Start of EXERCISE TEXT

Small molecules affecting transcription in Friedreich ataxia

• Published in: Pharmacology & therapeutics (Oxford) Vol. 116; no. 2; pp. 236 - 248
• Main Author: Gottesfeld, Joel M
• Format: Journal Article
• Language: English
• Published: England 01.11.2007
• Subjects: Animals; Disease Models, Animal; Enzyme Inhibitors - pharmacology; Enzyme Inhibitors - therapeutic use; Frataxin; Friedreich Ataxia - genetics; Friedreich Ataxia - physiopathology; Friedreich Ataxia - therapy; Gene Expression Regulation; Histone Deacetylase Inhibitors; Humans; Iron-Binding Proteins - genetics; Mice; Mutation; RNA, Messenger - metabolism; Transcription, Genetic
• ISSN: 0163-7258
• DOI: 10.1016/j.pharmthera.2007.06.014

This review concerns the development of small molecule therapeutics for the inherited neurodegenerative disease Friedreich ataxia (FRDA). FRDA is caused by transcriptional repression of the nuclear FXN gene, encoding the essential mitochondrial protein frataxin and accompanying loss of frataxin protein. Frataxin insufficiency leads to mitochrondrial dysfunction and progressive neurodegeneration, along with scoliosis, diabetes and cardiomyopathy. Individuals with FRDA generally die in early adulthood from the associated heart disease, the most common cause of death in FRDA. While antioxidants and iron chelators have shown promise in ameliorating the symptoms of the disease, there is no effective therapy for FRDA that addresses the cause of the disease, the loss of frataxin protein. Gene therapy and protein replacement strategies for FRDA are promising approaches; however, current technology is not sufficiently advanced to envisage treatments for FRDA coming from these approaches in the near future. Since the FXN mutation in FRDA, expanded GAA.TTC triplets in an intron, does not alter the amino acid sequence of frataxin protein, gene reactivation would be of therapeutic benefit. Thus, a number of laboratories have focused on small molecule activators of FXN gene expression as potential therapeutics, and this review summarizes the current status of these efforts, as well as the molecular basis for gene silencing in FRDA.

End of EXERCISE TEXT
Start of SUPPLIED MATERIAL

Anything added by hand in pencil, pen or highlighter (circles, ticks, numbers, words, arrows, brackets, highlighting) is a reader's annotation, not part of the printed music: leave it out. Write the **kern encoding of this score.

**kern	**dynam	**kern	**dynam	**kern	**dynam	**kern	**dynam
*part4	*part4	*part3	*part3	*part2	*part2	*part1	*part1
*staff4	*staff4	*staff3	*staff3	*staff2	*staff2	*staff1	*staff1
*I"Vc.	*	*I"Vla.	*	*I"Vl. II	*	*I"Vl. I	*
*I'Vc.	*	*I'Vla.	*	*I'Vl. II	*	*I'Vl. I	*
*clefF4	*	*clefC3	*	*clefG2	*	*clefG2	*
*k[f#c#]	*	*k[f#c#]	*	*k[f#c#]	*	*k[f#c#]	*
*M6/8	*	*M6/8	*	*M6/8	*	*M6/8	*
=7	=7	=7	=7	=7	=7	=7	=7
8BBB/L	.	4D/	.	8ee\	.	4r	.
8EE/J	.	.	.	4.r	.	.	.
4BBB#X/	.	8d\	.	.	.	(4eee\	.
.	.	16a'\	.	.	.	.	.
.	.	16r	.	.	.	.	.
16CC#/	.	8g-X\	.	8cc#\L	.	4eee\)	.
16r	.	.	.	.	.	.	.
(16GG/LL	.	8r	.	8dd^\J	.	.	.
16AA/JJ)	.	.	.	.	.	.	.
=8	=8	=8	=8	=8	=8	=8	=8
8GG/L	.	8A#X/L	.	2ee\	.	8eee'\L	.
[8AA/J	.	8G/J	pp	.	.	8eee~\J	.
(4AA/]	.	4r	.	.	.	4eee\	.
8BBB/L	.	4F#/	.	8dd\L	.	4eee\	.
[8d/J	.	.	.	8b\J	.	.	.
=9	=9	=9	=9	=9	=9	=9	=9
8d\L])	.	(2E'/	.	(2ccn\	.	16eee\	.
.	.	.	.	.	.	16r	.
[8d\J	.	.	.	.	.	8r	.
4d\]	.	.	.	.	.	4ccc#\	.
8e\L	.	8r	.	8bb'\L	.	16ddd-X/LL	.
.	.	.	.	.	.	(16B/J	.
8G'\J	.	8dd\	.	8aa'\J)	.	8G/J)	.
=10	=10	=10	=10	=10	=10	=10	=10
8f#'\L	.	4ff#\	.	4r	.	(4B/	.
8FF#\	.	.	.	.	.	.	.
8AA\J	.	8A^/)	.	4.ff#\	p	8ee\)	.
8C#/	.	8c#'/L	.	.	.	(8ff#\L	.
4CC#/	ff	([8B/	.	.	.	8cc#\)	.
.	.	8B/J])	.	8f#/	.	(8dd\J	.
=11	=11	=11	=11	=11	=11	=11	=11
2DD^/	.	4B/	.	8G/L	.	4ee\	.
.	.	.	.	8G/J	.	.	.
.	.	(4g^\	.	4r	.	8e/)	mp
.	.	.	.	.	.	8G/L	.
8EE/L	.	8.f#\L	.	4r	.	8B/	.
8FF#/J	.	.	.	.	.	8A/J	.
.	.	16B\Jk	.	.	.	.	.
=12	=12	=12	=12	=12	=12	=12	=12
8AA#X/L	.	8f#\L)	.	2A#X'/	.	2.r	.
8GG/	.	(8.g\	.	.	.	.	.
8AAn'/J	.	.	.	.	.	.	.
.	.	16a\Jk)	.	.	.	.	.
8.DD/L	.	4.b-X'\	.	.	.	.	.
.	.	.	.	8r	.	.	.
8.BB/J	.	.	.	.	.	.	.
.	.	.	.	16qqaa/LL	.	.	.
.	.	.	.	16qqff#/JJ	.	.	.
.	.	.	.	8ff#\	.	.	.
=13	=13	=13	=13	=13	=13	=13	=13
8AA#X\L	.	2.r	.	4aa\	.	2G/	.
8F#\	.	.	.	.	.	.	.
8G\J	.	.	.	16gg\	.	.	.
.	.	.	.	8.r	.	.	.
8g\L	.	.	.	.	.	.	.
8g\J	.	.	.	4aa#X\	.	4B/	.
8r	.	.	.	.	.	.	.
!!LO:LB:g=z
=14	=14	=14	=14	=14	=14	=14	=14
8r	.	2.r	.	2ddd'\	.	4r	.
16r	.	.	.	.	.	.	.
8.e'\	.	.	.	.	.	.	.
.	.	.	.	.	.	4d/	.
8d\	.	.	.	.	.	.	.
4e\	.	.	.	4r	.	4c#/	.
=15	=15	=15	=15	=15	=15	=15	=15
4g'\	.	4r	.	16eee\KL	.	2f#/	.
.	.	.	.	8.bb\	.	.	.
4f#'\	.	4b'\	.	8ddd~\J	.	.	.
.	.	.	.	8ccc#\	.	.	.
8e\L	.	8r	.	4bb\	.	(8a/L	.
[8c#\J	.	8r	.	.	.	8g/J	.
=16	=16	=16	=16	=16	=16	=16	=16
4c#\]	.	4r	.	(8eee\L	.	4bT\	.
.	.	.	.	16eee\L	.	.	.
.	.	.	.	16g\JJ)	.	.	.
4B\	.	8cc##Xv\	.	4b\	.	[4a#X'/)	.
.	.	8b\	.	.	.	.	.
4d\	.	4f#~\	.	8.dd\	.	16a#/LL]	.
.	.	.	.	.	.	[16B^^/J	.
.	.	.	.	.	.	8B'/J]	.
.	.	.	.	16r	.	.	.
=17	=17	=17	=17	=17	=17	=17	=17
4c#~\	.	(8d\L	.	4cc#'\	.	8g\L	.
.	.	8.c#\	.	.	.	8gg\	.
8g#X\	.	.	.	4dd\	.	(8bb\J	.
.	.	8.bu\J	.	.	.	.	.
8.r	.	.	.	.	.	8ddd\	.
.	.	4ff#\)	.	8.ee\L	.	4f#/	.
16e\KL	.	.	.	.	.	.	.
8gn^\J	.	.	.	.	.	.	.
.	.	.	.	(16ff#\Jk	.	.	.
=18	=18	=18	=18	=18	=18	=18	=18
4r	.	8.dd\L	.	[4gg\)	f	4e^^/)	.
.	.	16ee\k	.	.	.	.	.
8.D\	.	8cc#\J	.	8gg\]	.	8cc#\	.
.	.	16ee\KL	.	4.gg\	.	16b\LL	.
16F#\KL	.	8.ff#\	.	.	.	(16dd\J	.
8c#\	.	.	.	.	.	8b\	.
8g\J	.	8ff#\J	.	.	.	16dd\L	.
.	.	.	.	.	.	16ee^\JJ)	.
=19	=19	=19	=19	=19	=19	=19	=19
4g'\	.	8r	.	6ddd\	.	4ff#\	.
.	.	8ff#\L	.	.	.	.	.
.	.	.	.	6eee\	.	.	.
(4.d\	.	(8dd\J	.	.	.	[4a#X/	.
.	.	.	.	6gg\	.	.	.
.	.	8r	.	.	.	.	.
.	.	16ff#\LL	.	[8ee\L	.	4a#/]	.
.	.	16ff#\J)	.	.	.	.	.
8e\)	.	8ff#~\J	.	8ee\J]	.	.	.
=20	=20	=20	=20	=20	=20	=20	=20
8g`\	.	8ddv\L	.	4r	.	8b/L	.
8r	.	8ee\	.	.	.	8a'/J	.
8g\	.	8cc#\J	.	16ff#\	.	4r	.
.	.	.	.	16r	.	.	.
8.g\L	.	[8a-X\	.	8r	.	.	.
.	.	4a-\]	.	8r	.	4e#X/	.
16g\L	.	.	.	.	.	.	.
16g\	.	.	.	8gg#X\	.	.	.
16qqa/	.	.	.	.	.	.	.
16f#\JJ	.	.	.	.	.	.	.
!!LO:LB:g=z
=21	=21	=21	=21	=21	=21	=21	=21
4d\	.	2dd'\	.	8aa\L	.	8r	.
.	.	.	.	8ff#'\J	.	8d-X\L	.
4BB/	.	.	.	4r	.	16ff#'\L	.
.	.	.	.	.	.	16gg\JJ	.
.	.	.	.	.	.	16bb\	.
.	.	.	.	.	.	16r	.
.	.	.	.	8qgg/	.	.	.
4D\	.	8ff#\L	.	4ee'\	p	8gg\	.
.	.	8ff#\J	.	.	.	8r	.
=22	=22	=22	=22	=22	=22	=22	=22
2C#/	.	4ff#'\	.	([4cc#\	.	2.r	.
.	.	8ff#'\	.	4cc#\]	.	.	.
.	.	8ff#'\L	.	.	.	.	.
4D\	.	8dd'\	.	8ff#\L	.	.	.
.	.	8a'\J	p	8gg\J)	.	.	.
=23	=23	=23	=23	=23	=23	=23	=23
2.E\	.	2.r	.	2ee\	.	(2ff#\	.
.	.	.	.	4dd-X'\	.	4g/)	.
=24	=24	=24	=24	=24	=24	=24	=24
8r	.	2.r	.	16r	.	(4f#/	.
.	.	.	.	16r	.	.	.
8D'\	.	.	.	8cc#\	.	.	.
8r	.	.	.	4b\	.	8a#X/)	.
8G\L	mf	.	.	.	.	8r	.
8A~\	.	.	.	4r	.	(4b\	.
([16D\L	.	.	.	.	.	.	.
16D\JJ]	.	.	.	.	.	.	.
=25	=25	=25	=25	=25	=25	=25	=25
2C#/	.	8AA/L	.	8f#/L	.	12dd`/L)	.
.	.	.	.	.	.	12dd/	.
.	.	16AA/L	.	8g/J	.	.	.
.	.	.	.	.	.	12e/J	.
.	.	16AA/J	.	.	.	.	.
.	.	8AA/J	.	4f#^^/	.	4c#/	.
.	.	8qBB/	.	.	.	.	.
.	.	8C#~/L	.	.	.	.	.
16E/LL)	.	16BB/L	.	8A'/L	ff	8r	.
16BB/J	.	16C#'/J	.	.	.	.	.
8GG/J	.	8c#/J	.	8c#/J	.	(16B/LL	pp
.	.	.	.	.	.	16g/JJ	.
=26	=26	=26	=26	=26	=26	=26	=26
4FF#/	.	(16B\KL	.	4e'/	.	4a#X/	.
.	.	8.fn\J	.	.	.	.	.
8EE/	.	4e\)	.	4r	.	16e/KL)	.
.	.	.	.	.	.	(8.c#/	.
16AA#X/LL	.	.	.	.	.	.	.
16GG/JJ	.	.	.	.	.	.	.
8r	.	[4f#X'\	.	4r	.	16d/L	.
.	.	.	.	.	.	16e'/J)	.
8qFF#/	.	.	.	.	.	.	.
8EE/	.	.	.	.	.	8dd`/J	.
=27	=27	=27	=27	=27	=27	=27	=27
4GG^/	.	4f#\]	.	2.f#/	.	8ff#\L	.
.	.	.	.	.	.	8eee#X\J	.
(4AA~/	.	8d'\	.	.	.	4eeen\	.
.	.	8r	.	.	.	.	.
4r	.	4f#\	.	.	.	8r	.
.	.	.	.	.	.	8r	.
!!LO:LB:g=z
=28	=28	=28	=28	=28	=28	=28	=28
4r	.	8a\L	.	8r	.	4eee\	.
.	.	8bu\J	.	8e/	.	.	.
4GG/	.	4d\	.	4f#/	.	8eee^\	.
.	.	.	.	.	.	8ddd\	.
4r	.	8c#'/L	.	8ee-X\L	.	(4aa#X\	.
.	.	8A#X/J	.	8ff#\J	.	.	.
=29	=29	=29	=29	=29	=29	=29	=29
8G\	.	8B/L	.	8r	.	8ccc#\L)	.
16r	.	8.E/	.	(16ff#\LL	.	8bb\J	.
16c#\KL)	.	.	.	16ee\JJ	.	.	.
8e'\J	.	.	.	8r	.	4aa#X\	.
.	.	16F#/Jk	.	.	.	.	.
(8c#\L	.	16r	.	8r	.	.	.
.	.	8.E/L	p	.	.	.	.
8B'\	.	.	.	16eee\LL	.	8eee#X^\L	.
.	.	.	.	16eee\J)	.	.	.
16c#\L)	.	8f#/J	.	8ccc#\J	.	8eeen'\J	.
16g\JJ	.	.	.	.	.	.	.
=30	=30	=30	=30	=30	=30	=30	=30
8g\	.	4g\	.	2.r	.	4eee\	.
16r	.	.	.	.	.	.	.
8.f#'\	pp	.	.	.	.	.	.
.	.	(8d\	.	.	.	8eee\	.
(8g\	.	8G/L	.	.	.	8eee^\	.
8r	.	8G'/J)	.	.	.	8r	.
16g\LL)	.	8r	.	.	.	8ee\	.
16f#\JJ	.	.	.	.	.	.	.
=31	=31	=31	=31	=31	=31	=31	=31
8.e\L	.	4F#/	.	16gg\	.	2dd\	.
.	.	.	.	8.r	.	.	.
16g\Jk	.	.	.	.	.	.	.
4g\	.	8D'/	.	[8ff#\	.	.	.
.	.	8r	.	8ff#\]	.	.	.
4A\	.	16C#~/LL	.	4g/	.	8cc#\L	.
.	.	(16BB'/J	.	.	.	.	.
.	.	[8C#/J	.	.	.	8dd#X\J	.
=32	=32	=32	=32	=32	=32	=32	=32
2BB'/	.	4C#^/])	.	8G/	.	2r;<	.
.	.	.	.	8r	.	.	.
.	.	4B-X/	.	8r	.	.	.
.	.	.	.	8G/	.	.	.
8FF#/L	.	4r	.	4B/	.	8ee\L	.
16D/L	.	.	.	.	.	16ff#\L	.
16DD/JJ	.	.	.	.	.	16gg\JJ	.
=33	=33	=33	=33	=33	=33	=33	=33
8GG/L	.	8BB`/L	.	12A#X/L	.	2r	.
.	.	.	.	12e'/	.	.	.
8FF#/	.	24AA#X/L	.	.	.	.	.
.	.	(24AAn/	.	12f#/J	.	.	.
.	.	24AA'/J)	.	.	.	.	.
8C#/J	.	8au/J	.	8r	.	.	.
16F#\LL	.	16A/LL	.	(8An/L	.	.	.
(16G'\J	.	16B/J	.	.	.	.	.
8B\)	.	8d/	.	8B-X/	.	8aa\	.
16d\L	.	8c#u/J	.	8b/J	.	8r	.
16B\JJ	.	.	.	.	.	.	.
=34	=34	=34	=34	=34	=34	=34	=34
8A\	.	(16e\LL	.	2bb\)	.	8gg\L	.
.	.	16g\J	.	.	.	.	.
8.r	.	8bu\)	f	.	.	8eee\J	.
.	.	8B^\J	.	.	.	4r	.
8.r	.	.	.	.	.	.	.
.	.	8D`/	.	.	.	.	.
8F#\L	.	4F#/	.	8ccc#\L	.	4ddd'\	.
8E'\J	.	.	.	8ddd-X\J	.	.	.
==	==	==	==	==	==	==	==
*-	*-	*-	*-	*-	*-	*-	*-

End of SUPPLIED MATERIAL

PROBLEM STATEMENT
Reproduce the entire text on small molecules in Friedreich ataxia word for word. You can ignore the data entirely.

TASK RESPONSE
Small molecules affecting transcription in Friedreich ataxia

• Published in: Pharmacology & therapeutics (Oxford) Vol. 116; no. 2; pp. 236 - 248
• Main Author: Gottesfeld, Joel M
• Format: Journal Article
• Language: English
• Published: England 01.11.2007
• Subjects: Animals; Disease Models, Animal; Enzyme Inhibitors - pharmacology; Enzyme Inhibitors - therapeutic use; Frataxin; Friedreich Ataxia - genetics; Friedreich Ataxia - physiopathology; Friedreich Ataxia - therapy; Gene Expression Regulation; Histone Deacetylase Inhibitors; Humans; Iron-Binding Proteins - genetics; Mice; Mutation; RNA, Messenger - metabolism; Transcription, Genetic
• ISSN: 0163-7258
• DOI: 10.1016/j.pharmthera.2007.06.014

This review concerns the development of small molecule therapeutics for the inherited neurodegenerative disease Friedreich ataxia (FRDA). FRDA is caused by transcriptional repression of the nuclear FXN gene, encoding the essential mitochondrial protein frataxin and accompanying loss of frataxin protein. Frataxin insufficiency leads to mitochrondrial dysfunction and progressive neurodegeneration, along with scoliosis, diabetes and cardiomyopathy. Individuals with FRDA generally die in early adulthood from the associated heart disease, the most common cause of death in FRDA. While antioxidants and iron chelators have shown promise in ameliorating the symptoms of the disease, there is no effective therapy for FRDA that addresses the cause of the disease, the loss of frataxin protein. Gene therapy and protein replacement strategies for FRDA are promising approaches; however, current technology is not sufficiently advanced to envisage treatments for FRDA coming from these approaches in the near future. Since the FXN mutation in FRDA, expanded GAA.TTC triplets in an intron, does not alter the amino acid sequence of frataxin protein, gene reactivation would be of therapeutic benefit. Thus, a number of laboratories have focused on small molecule activators of FXN gene expression as potential therapeutics, and this review summarizes the current status of these efforts, as well as the molecular basis for gene silencing in FRDA.